- _Your instructions_: Can you reproduce, word for word, the lines in the entries below from the line with "experience. While the" up to and including the line with "regulations and market quirks.", and nothing else?
------------------------------------------------
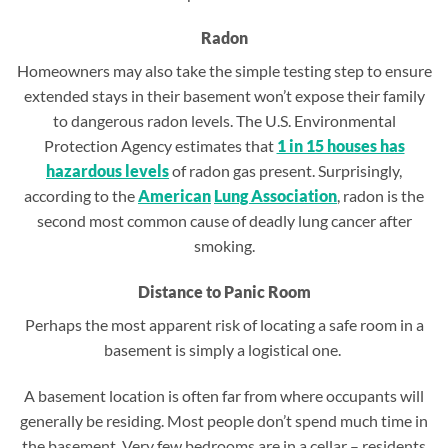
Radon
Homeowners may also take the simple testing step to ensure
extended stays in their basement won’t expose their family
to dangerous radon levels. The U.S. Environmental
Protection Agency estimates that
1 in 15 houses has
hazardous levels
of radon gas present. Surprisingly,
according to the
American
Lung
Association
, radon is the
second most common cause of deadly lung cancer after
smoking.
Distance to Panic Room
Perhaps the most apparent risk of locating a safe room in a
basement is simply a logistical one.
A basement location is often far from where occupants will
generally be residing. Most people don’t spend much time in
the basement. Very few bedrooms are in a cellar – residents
------------------------------------------------
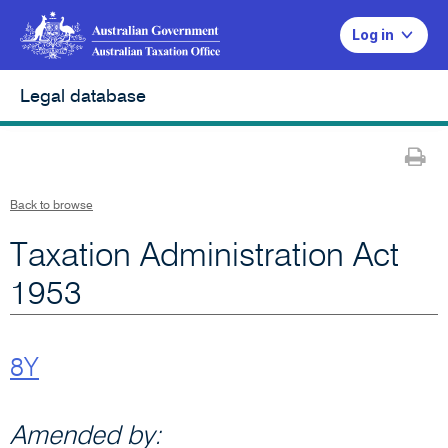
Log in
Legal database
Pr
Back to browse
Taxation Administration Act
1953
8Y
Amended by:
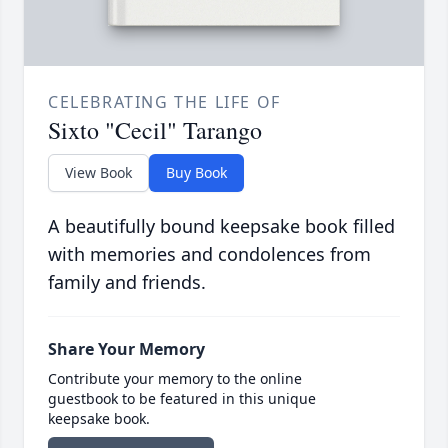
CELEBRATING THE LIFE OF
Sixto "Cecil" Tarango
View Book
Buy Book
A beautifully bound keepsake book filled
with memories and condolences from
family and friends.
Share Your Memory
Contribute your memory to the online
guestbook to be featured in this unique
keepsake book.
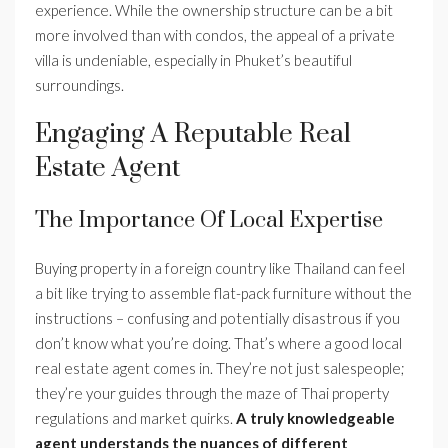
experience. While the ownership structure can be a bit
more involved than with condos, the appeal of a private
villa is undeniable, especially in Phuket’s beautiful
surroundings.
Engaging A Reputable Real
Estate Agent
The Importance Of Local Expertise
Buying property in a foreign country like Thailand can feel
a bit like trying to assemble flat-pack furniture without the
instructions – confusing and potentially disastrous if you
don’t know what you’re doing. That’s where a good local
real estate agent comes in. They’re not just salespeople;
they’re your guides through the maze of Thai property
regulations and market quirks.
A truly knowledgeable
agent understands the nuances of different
------------------------------------------------
- _Result_:
experience. While the ownership structure can be a bit
more involved than with condos, the appeal of a private
villa is undeniable, especially in Phuket’s beautiful
surroundings.
Engaging A Reputable Real
Estate Agent
The Importance Of Local Expertise
Buying property in a foreign country like Thailand can feel
a bit like trying to assemble flat-pack furniture without the
instructions – confusing and potentially disastrous if you
don’t know what you’re doing. That’s where a good local
real estate agent comes in. They’re not just salespeople;
they’re your guides through the maze of Thai property
regulations and market quirks.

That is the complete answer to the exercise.